Notre analyse sur le frein aux cotisations salariales s’impose au cœur du débat en Suisse, des médias au Palais fédéral, jusqu’aux spécialistes. Nous nous en réjouissons, car l’asymétrie institutionnelle entre les impôts et les cotisations sociales à caractère fiscal est un problème structurel qui n’a pas reçu suffisamment d’attention jusqu’à présent. Voici nos réponses aux trois objections les plus fréquentes concernant l’analyse.

1.   L’augmentation des cotisations salariales n’est-elle pas moins grave que l’augmentation des impôts, puisque les employeurs doivent en assumer la moitié ?

En théorie, la charge des cotisations salariales est répartie à parts égales entre les salariés et les employeurs, c’est vrai. Mais l’effet réel est différent. Les auteurs de l’analyse montrent que les cotisations patronales sont en grande partie (les méta-analyses estiment qu’elles représentent entre 66 % et 90 %) répercutées sur les salariés via des salaires plus bas (Melguizo & González-Páramo, 2013). Par ailleurs, les cotisations des salariés ont tendance à peser entièrement sur les salariés (Bozio et al., 2025). La répartition formelle théorique est trompeuse : l’essentiel de la charge pèse en réalité sur les salariés.

2.   Les cotisations salariales pèsent pourtant plus lourdement sur les hauts revenus que la TVA. ne devraient-elles donc pas avoir des obstacles politiques moins importants ?
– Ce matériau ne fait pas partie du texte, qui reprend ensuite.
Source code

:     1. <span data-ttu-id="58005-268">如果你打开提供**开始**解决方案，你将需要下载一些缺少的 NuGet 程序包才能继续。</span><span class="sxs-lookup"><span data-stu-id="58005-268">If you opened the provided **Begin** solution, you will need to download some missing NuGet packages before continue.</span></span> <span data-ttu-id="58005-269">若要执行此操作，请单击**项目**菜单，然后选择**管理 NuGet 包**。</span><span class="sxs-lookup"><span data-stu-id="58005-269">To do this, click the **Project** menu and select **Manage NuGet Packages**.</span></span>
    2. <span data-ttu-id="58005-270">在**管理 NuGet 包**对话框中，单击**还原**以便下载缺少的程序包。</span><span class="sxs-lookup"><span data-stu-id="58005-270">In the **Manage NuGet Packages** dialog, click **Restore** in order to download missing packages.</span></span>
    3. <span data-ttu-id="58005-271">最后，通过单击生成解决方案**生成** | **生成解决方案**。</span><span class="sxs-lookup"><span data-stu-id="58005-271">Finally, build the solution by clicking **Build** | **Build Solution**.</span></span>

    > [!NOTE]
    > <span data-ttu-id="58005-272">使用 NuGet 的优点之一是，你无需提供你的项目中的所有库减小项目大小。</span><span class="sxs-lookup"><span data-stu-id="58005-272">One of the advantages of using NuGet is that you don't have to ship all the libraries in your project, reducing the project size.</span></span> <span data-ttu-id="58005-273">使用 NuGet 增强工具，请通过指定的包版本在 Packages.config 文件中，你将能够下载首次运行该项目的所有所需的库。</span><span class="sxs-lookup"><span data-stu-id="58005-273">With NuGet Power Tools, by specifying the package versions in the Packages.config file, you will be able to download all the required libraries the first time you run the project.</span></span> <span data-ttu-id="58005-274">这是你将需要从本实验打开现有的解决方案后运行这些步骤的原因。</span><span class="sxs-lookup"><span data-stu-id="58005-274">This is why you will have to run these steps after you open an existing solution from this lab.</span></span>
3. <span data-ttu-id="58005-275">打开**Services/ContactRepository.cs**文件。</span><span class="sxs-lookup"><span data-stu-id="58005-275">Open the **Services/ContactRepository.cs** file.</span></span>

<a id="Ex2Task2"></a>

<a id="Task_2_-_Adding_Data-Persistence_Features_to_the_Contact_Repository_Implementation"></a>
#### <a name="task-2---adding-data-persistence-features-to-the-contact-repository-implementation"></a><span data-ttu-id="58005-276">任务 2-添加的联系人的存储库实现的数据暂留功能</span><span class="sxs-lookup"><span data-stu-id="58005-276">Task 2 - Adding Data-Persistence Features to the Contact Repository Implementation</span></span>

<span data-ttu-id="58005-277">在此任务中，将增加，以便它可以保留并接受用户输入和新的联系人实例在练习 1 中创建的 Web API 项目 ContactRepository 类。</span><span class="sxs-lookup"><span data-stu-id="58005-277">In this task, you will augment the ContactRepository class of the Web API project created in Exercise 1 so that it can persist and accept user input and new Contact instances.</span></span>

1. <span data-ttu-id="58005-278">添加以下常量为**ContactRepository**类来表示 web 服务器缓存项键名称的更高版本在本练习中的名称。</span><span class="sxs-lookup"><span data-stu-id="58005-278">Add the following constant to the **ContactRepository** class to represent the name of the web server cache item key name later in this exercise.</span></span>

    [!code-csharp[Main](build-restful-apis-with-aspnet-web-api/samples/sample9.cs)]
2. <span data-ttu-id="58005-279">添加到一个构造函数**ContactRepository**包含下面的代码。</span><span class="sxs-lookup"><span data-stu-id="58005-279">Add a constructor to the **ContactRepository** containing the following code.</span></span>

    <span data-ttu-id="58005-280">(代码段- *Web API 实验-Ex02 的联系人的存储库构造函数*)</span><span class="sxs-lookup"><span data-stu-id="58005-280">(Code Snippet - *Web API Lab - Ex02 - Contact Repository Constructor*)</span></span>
En principe, les effets de répartition ne justifient pas une asymétrie institutionnelle. Les choix de financement devraient s’appuyer sur des considérations objectives plutôt que sur la facilité politique. En outre, l’argument de la politique de répartition est trop limité. La progressivité des cotisations salariales est en effet surestimée dans le débat public (BSS, 2026). La base de calcul des cotisations salariales est restreinte, puisqu’elle ne prend en compte que les revenus du travail. La charge principale incombe donc à la population active, notamment les jeunes ménages et les familles. Les retraités, eux, tirent par exemple la plupart de leurs revenus des rentes et des revenus du capital, deux éléments qui ne font pas partie de la base de calcul des cotisations salariales.

3.   La Suisse affiche des charges salariales particulièrement basses en comparaison internationale. Ne peut-on pas se permettre d’augmenter légèrement les cotisations ?

En ce qui concerne les charges salariales, la Suisse est bien placée par rapport à l’OCDE. Il ne faut toutefois pas sous-estimer les enjeux. Les faibles charges salariales font contrepoids aux salaires suisses très élevés en comparaison internationale. Même si les salariés supportent une part substantielle des cotisations salariales, les cotisations augmentent les coûts pour les entreprises et la place économique devient moins attrayante à chaque pourcent de salaire supplémentaire. Des études empiriques montrent qu’une augmentation d’un point de pourcentage des cotisations patronales à la sécurité sociale réduit de 5,5 à 6,8 % les chances qu’un pays accueille le siège d’une entreprise. (Egger et al., 2013). Les cotisations salariales ont également un effet de frein à l’emploi, notamment pour les revenus secondaires et les travailleurs âgés, ce qui devrait avoir tendance à aggraver la pénurie de main-d’œuvre qualifiée (OCDE, 2011). Des coûts salariaux plus élevés nuisent donc à la compétitivité, au même titre que des impôts élevés ou d’autres conditions d’implantation défavorables.